• **Exercise requirements**
All of the entries must be output exactly as they are.

• **Data to examine**
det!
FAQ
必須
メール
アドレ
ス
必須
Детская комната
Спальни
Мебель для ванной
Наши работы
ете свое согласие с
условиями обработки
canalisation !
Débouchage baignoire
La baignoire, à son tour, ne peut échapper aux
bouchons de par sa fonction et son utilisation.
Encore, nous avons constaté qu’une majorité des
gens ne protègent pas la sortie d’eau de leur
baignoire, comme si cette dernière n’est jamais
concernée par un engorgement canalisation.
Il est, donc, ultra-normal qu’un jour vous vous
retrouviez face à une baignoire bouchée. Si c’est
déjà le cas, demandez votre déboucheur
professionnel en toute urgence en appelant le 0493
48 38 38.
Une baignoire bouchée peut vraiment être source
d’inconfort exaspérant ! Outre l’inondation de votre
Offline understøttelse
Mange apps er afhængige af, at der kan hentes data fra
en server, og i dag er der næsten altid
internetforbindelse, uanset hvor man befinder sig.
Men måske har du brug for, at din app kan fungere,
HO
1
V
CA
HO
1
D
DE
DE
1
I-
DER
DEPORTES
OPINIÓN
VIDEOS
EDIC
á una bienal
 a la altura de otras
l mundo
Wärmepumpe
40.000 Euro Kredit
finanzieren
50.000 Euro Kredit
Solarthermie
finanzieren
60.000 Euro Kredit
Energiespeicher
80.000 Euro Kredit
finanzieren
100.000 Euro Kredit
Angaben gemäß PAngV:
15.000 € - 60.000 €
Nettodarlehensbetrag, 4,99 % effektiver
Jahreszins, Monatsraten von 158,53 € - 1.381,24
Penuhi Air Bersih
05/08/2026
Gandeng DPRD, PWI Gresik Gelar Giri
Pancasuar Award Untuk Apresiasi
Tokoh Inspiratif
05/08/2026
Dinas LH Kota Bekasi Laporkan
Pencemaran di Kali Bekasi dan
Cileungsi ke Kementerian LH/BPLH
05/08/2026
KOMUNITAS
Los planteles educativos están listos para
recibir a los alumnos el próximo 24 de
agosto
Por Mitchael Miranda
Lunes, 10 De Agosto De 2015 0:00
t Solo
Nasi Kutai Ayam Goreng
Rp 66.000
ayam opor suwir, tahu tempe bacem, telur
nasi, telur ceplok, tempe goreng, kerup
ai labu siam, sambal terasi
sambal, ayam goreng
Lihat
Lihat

• **Reply**
det!
FAQ
必須
メール
アドレ
ス
必須
Детская комната
Спальни
Мебель для ванной
Наши работы
ете свое согласие с
условиями обработки
canalisation !
Débouchage baignoire
La baignoire, à son tour, ne peut échapper aux
bouchons de par sa fonction et son utilisation.
Encore, nous avons constaté qu’une majorité des
gens ne protègent pas la sortie d’eau de leur
baignoire, comme si cette dernière n’est jamais
concernée par un engorgement canalisation.
Il est, donc, ultra-normal qu’un jour vous vous
retrouviez face à une baignoire bouchée. Si c’est
déjà le cas, demandez votre déboucheur
professionnel en toute urgence en appelant le 0493
48 38 38.
Une baignoire bouchée peut vraiment être source
d’inconfort exaspérant ! Outre l’inondation de votre
Offline understøttelse
Mange apps er afhængige af, at der kan hentes data fra
en server, og i dag er der næsten altid
internetforbindelse, uanset hvor man befinder sig.
Men måske har du brug for, at din app kan fungere,
HO
1
V
CA
HO
1
D
DE
DE
1
I-
DER
DEPORTES
OPINIÓN
VIDEOS
EDIC
á una bienal
 a la altura de otras
l mundo
Wärmepumpe
40.000 Euro Kredit
finanzieren
50.000 Euro Kredit
Solarthermie
finanzieren
60.000 Euro Kredit
Energiespeicher
80.000 Euro Kredit
finanzieren
100.000 Euro Kredit
Angaben gemäß PAngV:
15.000 € - 60.000 €
Nettodarlehensbetrag, 4,99 % effektiver
Jahreszins, Monatsraten von 158,53 € - 1.381,24
Penuhi Air Bersih
05/08/2026
Gandeng DPRD, PWI Gresik Gelar Giri
Pancasuar Award Untuk Apresiasi
Tokoh Inspiratif
05/08/2026
Dinas LH Kota Bekasi Laporkan
Pencemaran di Kali Bekasi dan
Cileungsi ke Kementerian LH/BPLH
05/08/2026
KOMUNITAS
Los planteles educativos están listos para
recibir a los alumnos el próximo 24 de
agosto
Por Mitchael Miranda
Lunes, 10 De Agosto De 2015 0:00
t Solo
Nasi Kutai Ayam Goreng
Rp 66.000
ayam opor suwir, tahu tempe bacem, telur
nasi, telur ceplok, tempe goreng, kerup
ai labu siam, sambal terasi
sambal, ayam goreng
Lihat
Lihat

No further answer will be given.